You may access these documents on the SEC website at www.sec.gov as follows (or if such address has changed, by
reviewing our filings for the relevant date on the SEC website):
Product supplement no. 4-I dated April 13, 2023:
http://www.sec.gov/Archives/edgar/data/19617/000121390023029539/ea152803_424b2.pdf
Underlying supplement no. 1-I dated April 13, 2023:
http://www.sec.gov/Archives/edgar/data/19617/000121390023029543/ea151873_424b2.pdf
Prospectus supplement and prospectus, each dated April 13, 2023:
http://www.sec.gov/Archives/edgar/data/19617/000095010323005751/crt_dp192097-424b2.pdf
Prospectus addendum dated June 3, 2024:
http://www.sec.gov/Archives/edgar/data/1665650/000095010324007599/dp211753_424b3.htm
Our Central Index Key, or CIK, on the SEC website is 1665650, and JPMorgan Chase & Co.’s CIK is 19617. As used in this pricing
supplement, “we,” “us” and “our” refer to JPMorgan Financial.

FAQ

What are the key dates for AMJB structured Review Notes?

The notes are expected to price on or about March 6, 2026, settle on or about March 11, 2026, and mature on March 11, 2031. Automatic-call review dates begin on March 11, 2027 and continue periodically through the final Review Date March 6, 2031.
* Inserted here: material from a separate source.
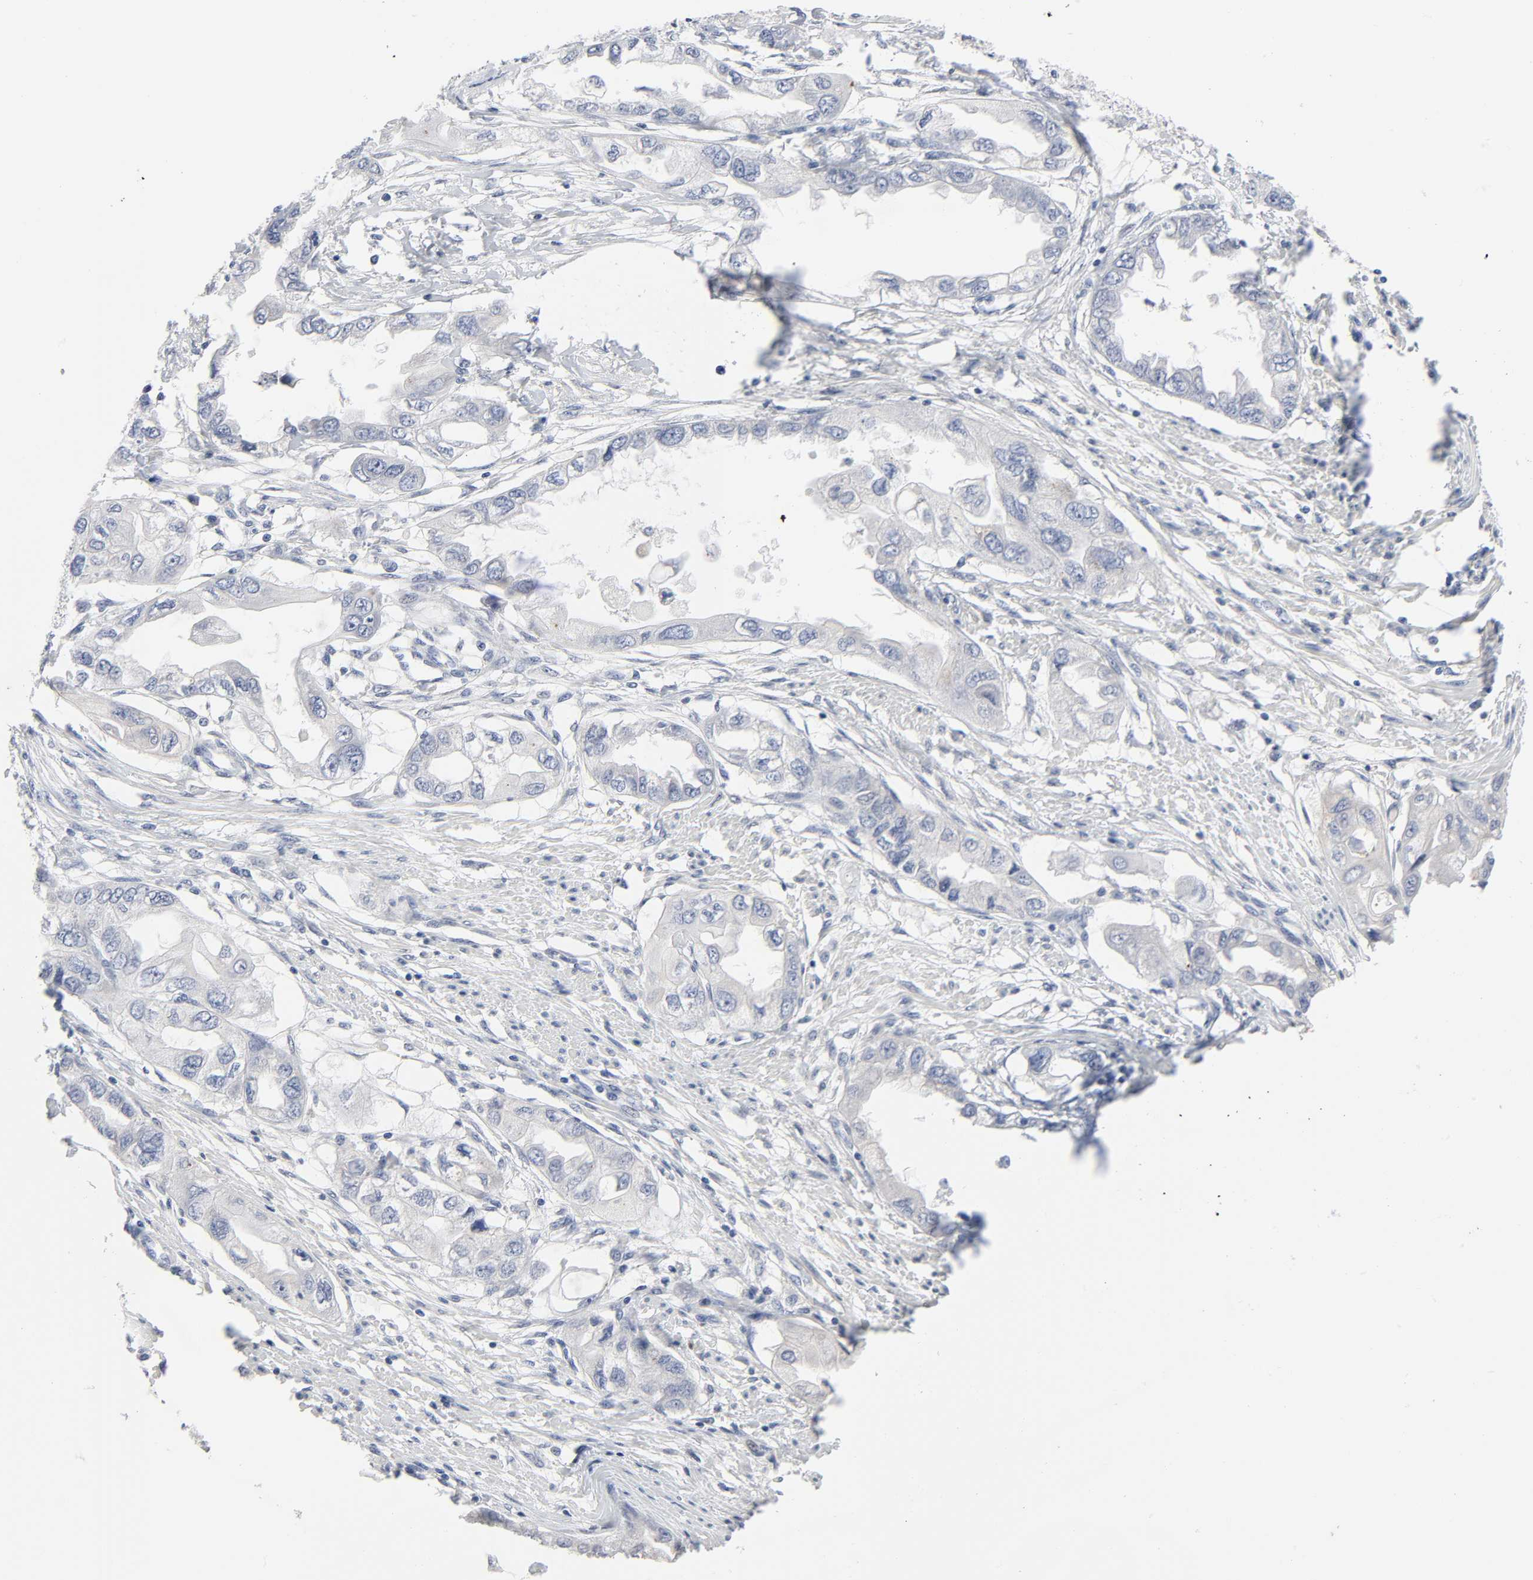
{"staining": {"intensity": "negative", "quantity": "none", "location": "none"}, "tissue": "endometrial cancer", "cell_type": "Tumor cells", "image_type": "cancer", "snomed": [{"axis": "morphology", "description": "Adenocarcinoma, NOS"}, {"axis": "topography", "description": "Endometrium"}], "caption": "DAB (3,3'-diaminobenzidine) immunohistochemical staining of human endometrial cancer displays no significant positivity in tumor cells.", "gene": "SALL2", "patient": {"sex": "female", "age": 67}}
How does the automatic call work for AMJB notes?

If on any Review Date the closing price of one share of each Fund is at or above its Call Value (100% of Initial Value), the notes are automatically called and pay $1,000 plus the applicable Call Premium Amount on the Call Settlement Date for that Review Date.
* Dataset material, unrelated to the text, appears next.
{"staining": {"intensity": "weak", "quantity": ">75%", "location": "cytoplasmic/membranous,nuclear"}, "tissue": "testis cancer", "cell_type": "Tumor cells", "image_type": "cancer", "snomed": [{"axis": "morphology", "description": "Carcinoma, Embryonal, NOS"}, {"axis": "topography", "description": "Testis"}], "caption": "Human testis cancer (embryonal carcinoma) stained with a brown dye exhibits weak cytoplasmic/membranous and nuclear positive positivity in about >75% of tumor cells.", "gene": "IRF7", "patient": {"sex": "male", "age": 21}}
What determines payment at maturity for AMJB notes?

If the notes are not called, and the Final Value of each Fund is at or above the Barrier Amount (50.00% of Initial Value), you receive $1,000. If either Fund’s Final Value is below the Barrier, maturity equals $1,000 + ($1,000 × Lesser Performing Fund Return).

What are the downside risks for AMJB notes?

If the Lesser Performing Fund’s Final Value falls below the Barrier, investors can lose more than 50.00% of principal and could lose all principal. The notes do not pay interest and expose holders to issuer credit and limited liquidity risks.

What estimated value and fees are disclosed for the notes?

The pricing supplement states an estimated value of approximately $893.70 per $1,000 if priced today and that estimated value will not be less than $880.00 per $1,000; selling commissions will not exceed $41.25 per $1,000.